Atom

JWT Tokens

JWT structure, claims, session binding, and verification in Atom.

Atom issues JWTs signed with ES256 (ECDSA P-256 + SHA-256). Tokens are short-lived (default 1 hour) and tied to a server-side session that can be revoked independently.

Claims

{
  "sub": "entity-uuid",
  "sid": "session-uuid",
  "tid": "tenant-uuid or null",
  "iat": 1700000000,
  "exp": 1700003600
}
ClaimTypeDescription
substring (UUID)The entity that authenticated
sidstring (UUID)The session row ID — used for revocation checks
tidstring (UUID) or nullThe entity's tenant, if any
iatnumberIssued-at timestamp (Unix seconds)
expnumberExpiry timestamp (Unix seconds)

The JWT header also carries a kid (Key ID) that identifies which signing key to use for verification:

{
  "alg": "ES256",
  "kid": "550e8400-e29b-41d4-a716-...",
  "typ": "JWT"
}

Session binding

Every JWT references a session row via the sid claim. On every token verification, Atom:

  1. Decodes the JWT and extracts sid.
  2. Looks up the session row.
  3. Checks that revoked_at IS NULL and expires_at > now().

This means:

  • Logout is instant — revoking the session immediately invalidates all tokens issued for that session, without waiting for JWT expiry.
  • Status changes propagate — suspending an entity's session revokes the token; there is no window where a suspended entity holds a valid token beyond the check period.

Expiry

Default TTL is 3600 seconds (1 hour), configurable via JWT_EXPIRY_SECS. For long-running services that need persistent access, use API keys instead.

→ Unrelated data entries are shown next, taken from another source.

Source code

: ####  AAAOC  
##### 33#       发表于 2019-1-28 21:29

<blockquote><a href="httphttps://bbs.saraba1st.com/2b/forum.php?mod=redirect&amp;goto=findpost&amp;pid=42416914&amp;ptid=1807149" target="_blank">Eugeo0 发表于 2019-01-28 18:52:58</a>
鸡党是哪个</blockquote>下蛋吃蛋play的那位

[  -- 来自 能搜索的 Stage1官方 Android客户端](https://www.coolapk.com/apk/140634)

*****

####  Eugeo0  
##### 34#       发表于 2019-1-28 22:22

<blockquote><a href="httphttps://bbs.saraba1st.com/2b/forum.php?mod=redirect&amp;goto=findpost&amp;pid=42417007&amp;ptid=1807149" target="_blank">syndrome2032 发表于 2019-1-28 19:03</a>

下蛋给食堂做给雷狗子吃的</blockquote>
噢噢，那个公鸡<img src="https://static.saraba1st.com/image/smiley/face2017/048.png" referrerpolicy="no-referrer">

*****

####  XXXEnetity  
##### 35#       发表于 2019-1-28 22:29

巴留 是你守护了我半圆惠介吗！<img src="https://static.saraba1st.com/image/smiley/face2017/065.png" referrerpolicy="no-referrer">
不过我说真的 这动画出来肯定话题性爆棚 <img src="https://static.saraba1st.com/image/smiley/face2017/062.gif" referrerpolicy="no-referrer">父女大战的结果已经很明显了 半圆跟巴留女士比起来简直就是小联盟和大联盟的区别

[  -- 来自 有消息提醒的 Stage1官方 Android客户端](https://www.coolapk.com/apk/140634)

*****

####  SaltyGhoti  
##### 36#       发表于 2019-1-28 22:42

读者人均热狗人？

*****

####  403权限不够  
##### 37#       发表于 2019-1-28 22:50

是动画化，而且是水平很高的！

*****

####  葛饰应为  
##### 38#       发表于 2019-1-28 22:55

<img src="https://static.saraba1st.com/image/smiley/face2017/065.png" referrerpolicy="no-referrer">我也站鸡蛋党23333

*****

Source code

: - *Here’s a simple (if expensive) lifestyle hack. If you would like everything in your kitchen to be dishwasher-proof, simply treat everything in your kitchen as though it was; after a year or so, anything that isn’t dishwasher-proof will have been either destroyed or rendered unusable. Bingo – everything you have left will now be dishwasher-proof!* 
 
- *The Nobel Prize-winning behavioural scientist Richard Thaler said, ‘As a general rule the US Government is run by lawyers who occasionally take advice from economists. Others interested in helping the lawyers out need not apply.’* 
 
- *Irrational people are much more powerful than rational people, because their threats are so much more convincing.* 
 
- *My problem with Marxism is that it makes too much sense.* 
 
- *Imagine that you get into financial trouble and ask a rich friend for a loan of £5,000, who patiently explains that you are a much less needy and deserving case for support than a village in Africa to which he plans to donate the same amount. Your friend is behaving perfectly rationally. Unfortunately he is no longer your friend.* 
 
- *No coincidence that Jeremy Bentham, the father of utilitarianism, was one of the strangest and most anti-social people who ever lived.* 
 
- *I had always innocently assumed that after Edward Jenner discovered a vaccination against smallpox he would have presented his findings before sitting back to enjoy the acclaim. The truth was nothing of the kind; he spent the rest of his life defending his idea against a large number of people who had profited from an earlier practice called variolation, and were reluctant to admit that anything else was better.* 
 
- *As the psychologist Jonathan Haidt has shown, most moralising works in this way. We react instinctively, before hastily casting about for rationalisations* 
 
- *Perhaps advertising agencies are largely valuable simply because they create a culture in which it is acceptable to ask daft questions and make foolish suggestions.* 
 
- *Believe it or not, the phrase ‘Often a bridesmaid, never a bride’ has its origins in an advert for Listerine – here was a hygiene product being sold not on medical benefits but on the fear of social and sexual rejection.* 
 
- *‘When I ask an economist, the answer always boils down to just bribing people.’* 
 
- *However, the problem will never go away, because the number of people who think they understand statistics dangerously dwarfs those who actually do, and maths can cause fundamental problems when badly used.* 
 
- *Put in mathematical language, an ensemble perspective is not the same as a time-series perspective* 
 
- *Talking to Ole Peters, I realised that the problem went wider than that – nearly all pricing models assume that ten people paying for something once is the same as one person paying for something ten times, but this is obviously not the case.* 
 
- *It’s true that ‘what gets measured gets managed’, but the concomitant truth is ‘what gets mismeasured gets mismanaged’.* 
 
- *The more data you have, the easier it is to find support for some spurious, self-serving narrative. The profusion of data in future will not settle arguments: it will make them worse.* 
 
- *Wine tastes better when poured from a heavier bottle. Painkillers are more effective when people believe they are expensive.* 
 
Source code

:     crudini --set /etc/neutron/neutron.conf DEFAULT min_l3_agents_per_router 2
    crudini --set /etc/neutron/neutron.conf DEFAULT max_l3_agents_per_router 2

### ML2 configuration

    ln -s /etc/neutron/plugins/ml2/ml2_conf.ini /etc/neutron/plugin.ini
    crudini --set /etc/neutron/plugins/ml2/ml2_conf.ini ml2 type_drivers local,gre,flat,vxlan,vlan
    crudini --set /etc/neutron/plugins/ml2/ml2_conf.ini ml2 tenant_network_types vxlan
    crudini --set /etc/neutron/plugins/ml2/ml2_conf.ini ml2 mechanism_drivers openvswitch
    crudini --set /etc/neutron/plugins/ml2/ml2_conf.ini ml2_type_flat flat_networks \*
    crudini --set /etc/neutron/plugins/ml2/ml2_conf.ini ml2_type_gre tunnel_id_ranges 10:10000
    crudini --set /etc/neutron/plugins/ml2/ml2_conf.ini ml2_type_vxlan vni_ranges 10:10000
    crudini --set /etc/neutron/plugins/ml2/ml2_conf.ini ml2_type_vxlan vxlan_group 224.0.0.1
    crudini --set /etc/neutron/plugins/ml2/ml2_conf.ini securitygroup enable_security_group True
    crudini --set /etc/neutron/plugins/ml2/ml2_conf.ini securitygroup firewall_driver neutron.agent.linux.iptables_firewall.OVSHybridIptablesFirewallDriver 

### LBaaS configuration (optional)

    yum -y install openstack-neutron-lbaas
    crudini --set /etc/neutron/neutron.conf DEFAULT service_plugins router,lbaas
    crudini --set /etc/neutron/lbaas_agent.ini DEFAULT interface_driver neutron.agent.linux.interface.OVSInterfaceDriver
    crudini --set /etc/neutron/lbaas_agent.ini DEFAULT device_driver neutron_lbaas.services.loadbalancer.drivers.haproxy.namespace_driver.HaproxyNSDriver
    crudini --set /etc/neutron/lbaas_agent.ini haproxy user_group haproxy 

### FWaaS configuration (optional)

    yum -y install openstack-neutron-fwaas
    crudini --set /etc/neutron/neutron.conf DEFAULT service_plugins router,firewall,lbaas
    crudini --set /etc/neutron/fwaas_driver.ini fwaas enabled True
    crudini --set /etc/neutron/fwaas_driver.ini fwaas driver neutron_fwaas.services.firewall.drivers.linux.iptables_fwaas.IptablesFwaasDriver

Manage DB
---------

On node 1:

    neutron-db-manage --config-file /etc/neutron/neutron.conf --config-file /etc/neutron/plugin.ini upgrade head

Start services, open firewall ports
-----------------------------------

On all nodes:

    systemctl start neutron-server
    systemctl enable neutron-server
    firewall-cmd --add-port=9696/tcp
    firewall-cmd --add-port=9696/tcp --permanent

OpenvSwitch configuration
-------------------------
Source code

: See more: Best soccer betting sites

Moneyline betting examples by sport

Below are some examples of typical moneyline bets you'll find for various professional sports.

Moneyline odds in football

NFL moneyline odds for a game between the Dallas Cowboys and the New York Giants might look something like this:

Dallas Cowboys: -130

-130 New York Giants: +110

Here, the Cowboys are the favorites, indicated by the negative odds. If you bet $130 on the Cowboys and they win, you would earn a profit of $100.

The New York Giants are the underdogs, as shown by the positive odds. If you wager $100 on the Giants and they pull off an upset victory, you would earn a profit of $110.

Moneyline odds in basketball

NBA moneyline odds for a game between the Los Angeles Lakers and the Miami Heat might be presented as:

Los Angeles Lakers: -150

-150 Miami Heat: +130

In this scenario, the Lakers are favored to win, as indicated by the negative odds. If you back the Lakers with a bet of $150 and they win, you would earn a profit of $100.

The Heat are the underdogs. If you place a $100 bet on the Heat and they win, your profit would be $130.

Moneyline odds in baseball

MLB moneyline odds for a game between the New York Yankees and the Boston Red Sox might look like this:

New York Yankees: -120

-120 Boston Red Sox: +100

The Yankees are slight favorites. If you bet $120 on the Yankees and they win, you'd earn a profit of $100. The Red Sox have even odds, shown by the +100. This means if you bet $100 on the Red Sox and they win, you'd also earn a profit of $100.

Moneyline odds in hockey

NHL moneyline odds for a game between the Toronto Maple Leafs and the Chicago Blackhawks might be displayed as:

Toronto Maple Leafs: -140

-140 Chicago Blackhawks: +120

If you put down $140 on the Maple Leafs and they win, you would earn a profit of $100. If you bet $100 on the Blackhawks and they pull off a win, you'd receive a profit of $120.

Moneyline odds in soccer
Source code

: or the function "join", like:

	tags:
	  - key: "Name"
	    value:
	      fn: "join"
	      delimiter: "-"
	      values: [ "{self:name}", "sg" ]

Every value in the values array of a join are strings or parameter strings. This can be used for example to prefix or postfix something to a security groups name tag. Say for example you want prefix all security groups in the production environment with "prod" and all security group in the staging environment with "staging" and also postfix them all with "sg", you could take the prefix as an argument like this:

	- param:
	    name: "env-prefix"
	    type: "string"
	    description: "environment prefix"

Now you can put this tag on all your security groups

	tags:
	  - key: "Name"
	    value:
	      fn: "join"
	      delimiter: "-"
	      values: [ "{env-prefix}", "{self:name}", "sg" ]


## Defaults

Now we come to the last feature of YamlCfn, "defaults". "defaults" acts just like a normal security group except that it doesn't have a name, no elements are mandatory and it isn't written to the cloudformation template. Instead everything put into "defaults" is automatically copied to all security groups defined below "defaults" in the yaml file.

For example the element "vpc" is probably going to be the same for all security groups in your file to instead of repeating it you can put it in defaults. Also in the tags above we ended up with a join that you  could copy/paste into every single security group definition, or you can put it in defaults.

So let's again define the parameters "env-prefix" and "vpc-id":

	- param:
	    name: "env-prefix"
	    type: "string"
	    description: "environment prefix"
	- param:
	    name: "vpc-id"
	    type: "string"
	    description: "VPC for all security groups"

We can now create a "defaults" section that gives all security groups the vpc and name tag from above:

Verification flow (Atom-internal)

  1. Extract kid from the JWT header.
  2. Look up the corresponding public key in the in-memory key store (primary or standby).
  3. Verify the ES256 signature.
  4. Validate exp.
  5. Query the sessions table to confirm the session is not revoked or expired.

External verification

If your service holds a copy of Atom's public keys (fetched from GET /.well-known/jwks.json), it can verify the JWT signature locally without calling Atom. This proves:

  • The token was issued by Atom.
  • The token has not expired.

It does not prove:

  • The session has not been revoked.
  • The entity is still active.

For full authorization (including policy evaluation), always call POST /authz/check. External JWT verification is appropriate only for identity checks where revocation latency is acceptable.

See JWKS & Key Rotation for details on external verification setup.